Very helpful guys. Patrick, you talked a little bit about Europe and the U.S., in terms of regions, I think, you know, China's been a bit of a drag on your performance in the past. Seems to look a little better in Q1. What are you seeing out of that region, in the near term going forward?

Patrick Decker
Chief Executive Officer, Xylem

No, thanks for the question, Andy. It's, you know, it has been talked about a lot, and it really is an emerging bright spot for us because, you know, we absorbed some pretty challenging numbers there last year. You know that I'm a long-term bull on China, just given where they are in the overall investment cycle from a water standpoint. Orders in Q1 and revenue were both up high single digit and outperformed there. You know, really encouraged by the reopening, you know, across China and, you know, what's happening from a GDP standpoint there. You know, it really sets us up for a pretty strong year.

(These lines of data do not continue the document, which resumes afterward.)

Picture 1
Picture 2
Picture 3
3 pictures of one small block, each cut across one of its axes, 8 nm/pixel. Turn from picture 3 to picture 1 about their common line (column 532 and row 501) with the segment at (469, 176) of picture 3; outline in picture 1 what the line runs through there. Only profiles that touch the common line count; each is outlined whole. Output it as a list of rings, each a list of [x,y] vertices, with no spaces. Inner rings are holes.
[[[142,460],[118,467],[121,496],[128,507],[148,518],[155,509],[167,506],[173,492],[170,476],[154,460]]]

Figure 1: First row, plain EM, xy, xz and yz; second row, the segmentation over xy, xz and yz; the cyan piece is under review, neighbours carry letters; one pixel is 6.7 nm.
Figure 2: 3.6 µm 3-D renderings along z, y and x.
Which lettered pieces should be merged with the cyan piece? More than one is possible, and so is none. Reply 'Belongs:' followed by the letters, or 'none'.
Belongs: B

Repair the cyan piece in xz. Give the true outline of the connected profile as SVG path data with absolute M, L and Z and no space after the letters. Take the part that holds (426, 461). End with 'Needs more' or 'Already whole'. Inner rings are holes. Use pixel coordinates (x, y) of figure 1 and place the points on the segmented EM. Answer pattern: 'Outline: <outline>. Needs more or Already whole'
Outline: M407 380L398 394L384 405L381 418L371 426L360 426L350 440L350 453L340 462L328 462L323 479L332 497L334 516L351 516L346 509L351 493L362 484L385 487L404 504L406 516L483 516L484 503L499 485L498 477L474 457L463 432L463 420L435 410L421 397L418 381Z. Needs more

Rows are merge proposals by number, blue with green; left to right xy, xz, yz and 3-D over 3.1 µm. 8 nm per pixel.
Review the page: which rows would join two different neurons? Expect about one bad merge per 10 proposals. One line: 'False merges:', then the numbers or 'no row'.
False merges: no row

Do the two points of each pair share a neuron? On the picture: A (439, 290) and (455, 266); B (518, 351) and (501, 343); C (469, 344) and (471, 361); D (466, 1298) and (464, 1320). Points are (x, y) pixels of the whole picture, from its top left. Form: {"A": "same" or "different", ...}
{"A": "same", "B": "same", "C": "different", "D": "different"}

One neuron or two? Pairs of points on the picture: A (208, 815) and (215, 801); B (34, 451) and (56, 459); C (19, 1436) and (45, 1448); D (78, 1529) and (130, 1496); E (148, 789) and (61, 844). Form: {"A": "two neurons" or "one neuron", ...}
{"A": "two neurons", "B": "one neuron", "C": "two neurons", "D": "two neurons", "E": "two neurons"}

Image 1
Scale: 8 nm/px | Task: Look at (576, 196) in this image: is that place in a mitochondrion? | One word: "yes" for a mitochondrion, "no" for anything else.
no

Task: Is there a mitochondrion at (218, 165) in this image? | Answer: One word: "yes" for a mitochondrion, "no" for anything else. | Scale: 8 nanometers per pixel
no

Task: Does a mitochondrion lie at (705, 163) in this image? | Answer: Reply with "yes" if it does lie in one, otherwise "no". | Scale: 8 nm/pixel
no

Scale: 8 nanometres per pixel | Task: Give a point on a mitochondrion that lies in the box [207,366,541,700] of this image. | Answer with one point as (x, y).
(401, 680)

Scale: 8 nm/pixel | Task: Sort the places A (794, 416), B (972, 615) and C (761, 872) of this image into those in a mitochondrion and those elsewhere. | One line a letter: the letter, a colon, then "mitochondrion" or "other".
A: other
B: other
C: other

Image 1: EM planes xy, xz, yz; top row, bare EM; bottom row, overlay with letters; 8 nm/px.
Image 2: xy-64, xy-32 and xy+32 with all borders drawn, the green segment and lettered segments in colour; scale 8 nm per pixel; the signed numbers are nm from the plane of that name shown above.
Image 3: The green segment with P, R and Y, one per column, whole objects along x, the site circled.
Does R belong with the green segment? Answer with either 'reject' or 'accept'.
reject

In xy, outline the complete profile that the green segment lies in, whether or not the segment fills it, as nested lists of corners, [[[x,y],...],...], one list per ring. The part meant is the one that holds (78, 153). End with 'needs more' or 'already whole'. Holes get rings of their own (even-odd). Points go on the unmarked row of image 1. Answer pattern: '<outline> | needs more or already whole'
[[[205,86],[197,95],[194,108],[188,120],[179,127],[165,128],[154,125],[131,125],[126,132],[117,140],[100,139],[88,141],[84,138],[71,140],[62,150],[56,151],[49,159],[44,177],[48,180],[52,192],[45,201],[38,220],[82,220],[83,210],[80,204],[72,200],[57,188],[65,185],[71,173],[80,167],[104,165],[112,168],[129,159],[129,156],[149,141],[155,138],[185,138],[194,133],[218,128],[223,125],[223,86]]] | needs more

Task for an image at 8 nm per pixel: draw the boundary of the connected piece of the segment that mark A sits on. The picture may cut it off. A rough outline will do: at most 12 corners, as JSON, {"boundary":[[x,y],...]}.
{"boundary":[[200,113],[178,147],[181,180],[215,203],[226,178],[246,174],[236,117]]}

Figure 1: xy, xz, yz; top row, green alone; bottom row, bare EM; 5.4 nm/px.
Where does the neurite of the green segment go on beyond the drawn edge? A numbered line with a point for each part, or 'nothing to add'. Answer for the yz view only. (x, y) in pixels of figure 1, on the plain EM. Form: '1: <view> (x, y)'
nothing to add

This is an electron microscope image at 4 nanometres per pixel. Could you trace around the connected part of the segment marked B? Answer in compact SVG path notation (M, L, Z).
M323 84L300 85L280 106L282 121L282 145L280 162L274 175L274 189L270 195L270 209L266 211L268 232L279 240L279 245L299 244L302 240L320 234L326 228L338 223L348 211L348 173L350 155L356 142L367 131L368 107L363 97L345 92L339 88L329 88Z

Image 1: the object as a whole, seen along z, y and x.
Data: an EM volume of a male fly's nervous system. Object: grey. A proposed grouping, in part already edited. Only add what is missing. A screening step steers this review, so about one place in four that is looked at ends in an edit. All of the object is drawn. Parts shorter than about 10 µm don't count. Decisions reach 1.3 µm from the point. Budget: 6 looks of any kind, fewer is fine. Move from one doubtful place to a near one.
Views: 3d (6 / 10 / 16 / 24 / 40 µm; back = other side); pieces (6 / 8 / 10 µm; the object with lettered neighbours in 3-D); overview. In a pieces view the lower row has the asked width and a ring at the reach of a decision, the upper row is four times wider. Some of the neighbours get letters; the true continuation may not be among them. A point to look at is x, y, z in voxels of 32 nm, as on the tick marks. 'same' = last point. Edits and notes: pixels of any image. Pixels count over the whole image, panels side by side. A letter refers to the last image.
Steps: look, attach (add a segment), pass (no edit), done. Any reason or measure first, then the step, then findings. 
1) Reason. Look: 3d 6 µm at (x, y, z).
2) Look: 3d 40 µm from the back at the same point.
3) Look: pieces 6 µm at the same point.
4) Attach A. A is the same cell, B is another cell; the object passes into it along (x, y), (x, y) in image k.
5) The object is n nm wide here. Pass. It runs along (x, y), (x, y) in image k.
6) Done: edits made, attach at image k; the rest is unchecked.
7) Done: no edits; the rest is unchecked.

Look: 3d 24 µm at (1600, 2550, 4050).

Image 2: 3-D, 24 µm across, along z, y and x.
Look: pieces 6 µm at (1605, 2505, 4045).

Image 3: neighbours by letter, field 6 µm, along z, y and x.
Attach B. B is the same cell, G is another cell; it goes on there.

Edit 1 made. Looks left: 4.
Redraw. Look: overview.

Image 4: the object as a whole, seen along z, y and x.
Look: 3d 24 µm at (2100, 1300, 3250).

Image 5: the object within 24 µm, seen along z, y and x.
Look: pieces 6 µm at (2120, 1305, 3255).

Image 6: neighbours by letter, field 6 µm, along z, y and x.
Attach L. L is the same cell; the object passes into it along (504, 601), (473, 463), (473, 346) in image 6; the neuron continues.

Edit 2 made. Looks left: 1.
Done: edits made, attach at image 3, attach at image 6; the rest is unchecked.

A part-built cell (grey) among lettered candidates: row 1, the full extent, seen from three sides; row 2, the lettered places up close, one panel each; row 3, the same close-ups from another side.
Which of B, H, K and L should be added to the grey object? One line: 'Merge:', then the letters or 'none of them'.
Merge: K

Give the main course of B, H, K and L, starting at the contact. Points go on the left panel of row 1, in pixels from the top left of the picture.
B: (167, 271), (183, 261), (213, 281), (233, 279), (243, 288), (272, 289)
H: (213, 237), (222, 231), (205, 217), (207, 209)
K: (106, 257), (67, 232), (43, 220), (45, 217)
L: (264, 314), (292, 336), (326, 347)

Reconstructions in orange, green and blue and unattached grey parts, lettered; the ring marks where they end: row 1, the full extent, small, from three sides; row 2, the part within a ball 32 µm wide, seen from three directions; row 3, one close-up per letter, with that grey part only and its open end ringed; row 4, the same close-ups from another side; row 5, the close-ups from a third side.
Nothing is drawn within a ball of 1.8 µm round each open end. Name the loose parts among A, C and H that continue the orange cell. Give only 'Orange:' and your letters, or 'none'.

I would say that we're seeing a faster recovery in the industrial and commercial piece of the market there than we are utilities. Utilities based upon our bidding pipeline and backlog, you know, are set to recover in the second half, so that's a further tailwind for us. Again, the funnel remains very healthy there. You know, encouraged by it. Still a long way to go, but we expect it to be a tailwind this year.

Andy Kaplowitz
Managing Director, Citigroup

Helpful color. Thank you.

Patrick Decker
Chief Executive Officer, Xylem

Thank you.

Michael Halloran
Senior Research Analyst, Baird

Thank you.

Operator

Thank you. This concludes the Q&A portion of today's call. I would now like to turn the floor back over to Patrick Decker for any additional or closing remarks.

Patrick Decker
Chief Executive Officer, Xylem

Well, again, thanks everybody for your continued interest, and questions, and the support. Look forward to catching up with you on our next earnings call, and I'm sure we'll see many of you at various conferences between now and then. As always, stay safe, and I look forward to speaking to you again.

Operator

Thank you. This concludes today's Xylem First Quarter 2023 Earnings Conference Call. Please disconnect your lines at this time and have a wonderful day.